WHAT YOU SHOULD DO: Render the stretch from the first line through the line containing "state / province: Atlántico" as a JSON list of strings, with one string for each line and any blank lines omitted.

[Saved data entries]

-- start --

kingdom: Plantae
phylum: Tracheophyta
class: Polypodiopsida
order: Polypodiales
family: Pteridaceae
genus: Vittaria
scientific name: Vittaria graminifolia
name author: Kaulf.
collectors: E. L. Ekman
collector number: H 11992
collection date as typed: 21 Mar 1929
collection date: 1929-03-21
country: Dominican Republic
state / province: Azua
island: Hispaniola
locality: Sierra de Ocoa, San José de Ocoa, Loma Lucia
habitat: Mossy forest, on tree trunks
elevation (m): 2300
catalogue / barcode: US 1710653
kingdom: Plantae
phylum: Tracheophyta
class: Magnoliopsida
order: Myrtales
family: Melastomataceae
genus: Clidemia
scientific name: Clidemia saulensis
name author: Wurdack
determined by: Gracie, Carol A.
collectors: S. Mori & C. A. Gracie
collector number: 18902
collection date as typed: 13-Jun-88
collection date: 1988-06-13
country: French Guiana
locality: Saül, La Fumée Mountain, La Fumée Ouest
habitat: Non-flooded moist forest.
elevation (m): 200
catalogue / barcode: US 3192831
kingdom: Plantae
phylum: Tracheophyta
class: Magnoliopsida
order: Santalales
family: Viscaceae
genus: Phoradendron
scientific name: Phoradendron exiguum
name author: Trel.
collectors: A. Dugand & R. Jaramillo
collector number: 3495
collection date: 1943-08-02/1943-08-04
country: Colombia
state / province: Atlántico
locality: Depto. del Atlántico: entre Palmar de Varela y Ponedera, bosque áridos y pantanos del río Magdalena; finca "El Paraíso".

-- end --

OUTPUT FOR THIS TASK:
[
  "kingdom: Plantae",
  "phylum: Tracheophyta",
  "class: Polypodiopsida",
  "order: Polypodiales",
  "family: Pteridaceae",
  "genus: Vittaria",
  "scientific name: Vittaria graminifolia",
  "name author: Kaulf.",
  "collectors: E. L. Ekman",
  "collector number: H 11992",
  "collection date as typed: 21 Mar 1929",
  "collection date: 1929-03-21",
  "country: Dominican Republic",
  "state / province: Azua",
  "island: Hispaniola",
  "locality: Sierra de Ocoa, San José de Ocoa, Loma Lucia",
  "habitat: Mossy forest, on tree trunks",
  "elevation (m): 2300",
  "catalogue / barcode: US 1710653",
  "kingdom: Plantae",
  "phylum: Tracheophyta",
  "class: Magnoliopsida",
  "order: Myrtales",
  "family: Melastomataceae",
  "genus: Clidemia",
  "scientific name: Clidemia saulensis",
  "name author: Wurdack",
  "determined by: Gracie, Carol A.",
  "collectors: S. Mori & C. A. Gracie",
  "collector number: 18902",
  "collection date as typed: 13-Jun-88",
  "collection date: 1988-06-13",
  "country: French Guiana",
  "locality: Saül, La Fumée Mountain, La Fumée Ouest",
  "habitat: Non-flooded moist forest.",
  "elevation (m): 200",
  "catalogue / barcode: US 3192831",
  "kingdom: Plantae",
  "phylum: Tracheophyta",
  "class: Magnoliopsida",
  "order: Santalales",
  "family: Viscaceae",
  "genus: Phoradendron",
  "scientific name: Phoradendron exiguum",
  "name author: Trel.",
  "collectors: A. Dugand & R. Jaramillo",
  "collector number: 3495",
  "collection date: 1943-08-02/1943-08-04",
  "country: Colombia",
  "state / province: Atlántico"
]